If you're looking to hone in on the way that you meter, considering using one of the more focused types of metering. Either spot metering or center weighted metering doesn't take the whole frame into the exposure calculation - instead, it selects a smaller amount of the frame and suggests settings to properly expose for that one region of the photo.
As we start to think about the different ways of metering the frame, it's not hard to realize that in situations with mixed lighting, there are different routes to take. We can meter for the shadows and ensure that light fills them in the final frame.
This frame is in the same location as the one above, but I metered for the sky and underexposed the clouds to bring more contrast and darkness to the image, knowing also that the sky would be enhanced.

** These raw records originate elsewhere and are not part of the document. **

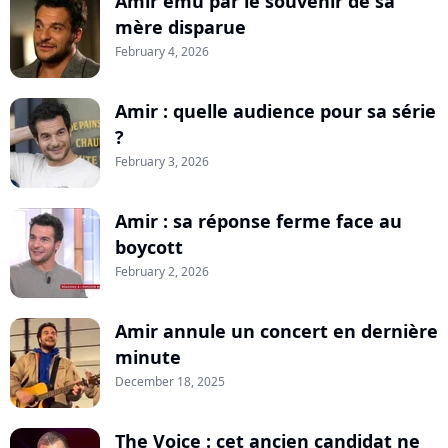
Amir ému par le souvenir de sa
mère disparue
February 4, 2026
Amir : quelle audience pour sa série
?
February 3, 2026
Amir : sa réponse ferme face au
boycott
February 2, 2026
Amir annule un concert en dernière
minute
December 18, 2025
The Voice : cet ancien candidat ne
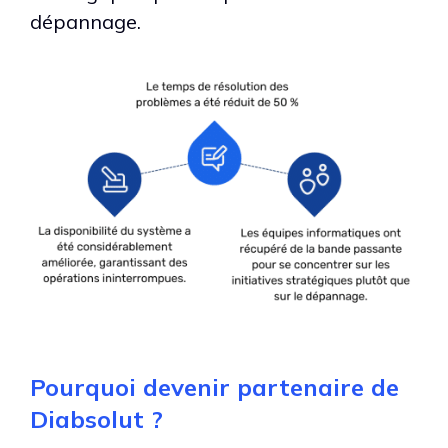
dépannage.
Pourquoi devenir partenaire de
Diabsolut ?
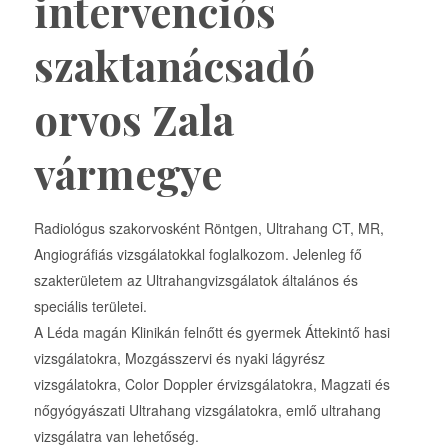
intervenciós
szaktanácsadó
orvos Zala
vármegye
Radiológus szakorvosként Röntgen, Ultrahang CT, MR,
Angiográfiás vizsgálatokkal foglalkozom. Jelenleg fő
szakterületem az Ultrahangvizsgálatok általános és
speciális területei.
A Léda magán Klinikán felnőtt és gyermek Áttekintő hasi
vizsgálatokra, Mozgásszervi és nyaki lágyrész
vizsgálatokra, Color Doppler érvizsgálatokra, Magzati és
nőgyógyászati Ultrahang vizsgálatokra, emlő ultrahang
vizsgálatra van lehetőség.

There's no best way of shooting this scene, only two ways of painting it with our camera.
Even more important than the settings we choose is the vision that we conceive for the outcome of the photo. Don't ever make the mistake of thinking that there is one proper way of exposing a photo; there are simply differing ways of approaching them.
Photography is a creative and technical pursuit. However, many photographers lean toward approaching exposure from the technical perspective of compensating stops of light. The examples above show that managing exposure can take two routes between exposing the highlights or shadows and the outcome will be radically different. Ideally, we can envision the scene as we want the final product to appear, and then select the settings that get us there.
How do you approach exposure? Do you let the camera lead you in a direction or do you have an idea in mind before you start selecting the settings?